Said first child with the glorious nap history has determined himself to be a night owl (like his father and grandfather before him) and laziness (or exhaustion) has won over and I really only nominally fight him on bedtime “rules.” He’s a teenager and he’s going to have to figure this stuff out for himself. He claims—I know it’s true, because I spent hours upon hours of my youth lying in bed awake, and some considerable amount of adult hours, too—he just lies in bed awake and doesn’t find that relaxing. We’ve come to a compromise of sorts that has him in bed reading. I very often turn the light off in the early morning (I am a morning person) when I head downstairs to work before the others wake up. He sleeps so hard that the alarm clock (a birthday gift from his frustrated-in-the-mornings parents) by his ear failed to wake him up (but managed to wake the rest of the household up). We have a method that mostly works: I go up and wake him and the general policy is that I won’t return. Sometimes, I have to go back, leaving him just fifteen minutes to get up and out and that usually scares him straight so he wakes a bit more reliably for the ensuing number of days (until it happens again).

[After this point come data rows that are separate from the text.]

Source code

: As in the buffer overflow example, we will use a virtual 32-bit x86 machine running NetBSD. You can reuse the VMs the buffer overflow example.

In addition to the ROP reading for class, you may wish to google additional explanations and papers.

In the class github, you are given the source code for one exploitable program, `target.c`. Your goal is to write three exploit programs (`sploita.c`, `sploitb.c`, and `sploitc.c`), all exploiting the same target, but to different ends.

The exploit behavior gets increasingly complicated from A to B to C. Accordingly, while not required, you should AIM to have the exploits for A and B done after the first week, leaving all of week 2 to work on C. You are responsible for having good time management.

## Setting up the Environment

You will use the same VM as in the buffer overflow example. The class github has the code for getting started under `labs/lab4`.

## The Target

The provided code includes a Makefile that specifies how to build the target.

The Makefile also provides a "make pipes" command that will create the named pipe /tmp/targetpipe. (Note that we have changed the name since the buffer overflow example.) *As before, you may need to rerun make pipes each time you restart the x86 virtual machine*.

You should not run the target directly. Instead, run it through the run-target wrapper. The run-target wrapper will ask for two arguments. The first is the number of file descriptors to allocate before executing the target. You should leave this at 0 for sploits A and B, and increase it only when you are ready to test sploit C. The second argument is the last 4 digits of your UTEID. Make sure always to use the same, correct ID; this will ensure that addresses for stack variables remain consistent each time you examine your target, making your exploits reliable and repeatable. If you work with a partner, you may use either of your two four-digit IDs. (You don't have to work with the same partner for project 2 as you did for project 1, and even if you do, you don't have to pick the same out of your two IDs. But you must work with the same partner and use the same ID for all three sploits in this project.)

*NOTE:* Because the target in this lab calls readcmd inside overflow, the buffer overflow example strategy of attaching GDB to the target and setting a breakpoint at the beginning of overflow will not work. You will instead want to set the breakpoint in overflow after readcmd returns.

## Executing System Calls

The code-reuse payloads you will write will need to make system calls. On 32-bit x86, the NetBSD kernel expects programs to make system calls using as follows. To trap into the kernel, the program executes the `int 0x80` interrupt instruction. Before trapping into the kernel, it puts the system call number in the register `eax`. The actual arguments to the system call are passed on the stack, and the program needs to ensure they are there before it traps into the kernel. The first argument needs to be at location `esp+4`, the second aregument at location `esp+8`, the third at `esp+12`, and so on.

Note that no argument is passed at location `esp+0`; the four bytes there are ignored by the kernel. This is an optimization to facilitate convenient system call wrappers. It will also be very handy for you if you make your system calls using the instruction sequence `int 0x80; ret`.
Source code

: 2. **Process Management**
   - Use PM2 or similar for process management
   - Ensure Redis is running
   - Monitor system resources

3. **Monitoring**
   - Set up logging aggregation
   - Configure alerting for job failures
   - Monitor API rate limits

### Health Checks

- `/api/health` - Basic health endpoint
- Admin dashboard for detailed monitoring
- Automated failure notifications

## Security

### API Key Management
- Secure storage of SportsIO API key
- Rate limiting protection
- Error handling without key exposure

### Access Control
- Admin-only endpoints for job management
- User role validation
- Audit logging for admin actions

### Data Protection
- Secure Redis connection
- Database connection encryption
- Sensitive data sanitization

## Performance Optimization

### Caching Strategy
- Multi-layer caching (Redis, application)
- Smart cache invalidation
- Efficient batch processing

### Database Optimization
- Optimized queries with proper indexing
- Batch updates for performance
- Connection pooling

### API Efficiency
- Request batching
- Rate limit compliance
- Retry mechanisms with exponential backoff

Why don’t I sleep? I could say all the usual things, from raising four children to disruptions that occurred somewhat naturally—pregnancies, newborn hours of feeding, deadlines, female hormones—but the real truth is this: I don’t have a lot of time that’s not taken up with caring for family in some way and I have a lot I like to do, and so I really enjoy being awake much more than I do sleep (although, remember, sleep is not overrated). I just so often choose the stuff of wakefulness over sleep…

With the daylight hours shrinking and the dark, cold settling in, maybe this winter, we’ll sleep well around here. It’s worth a winter solstice approaches resolution. At the least, I can report that eight hours of sleep feels good (less achy, less grumpy even when dear husband returns from two days away—for work, but including no parenting duties and evenings spent out to supper with friends—sick, thus dashing my exceedingly well-earned solo Sunday). Maybe I can keep remembering sleep, reprioritizing it, and enjoying its benefits, even if I only do so intermittently.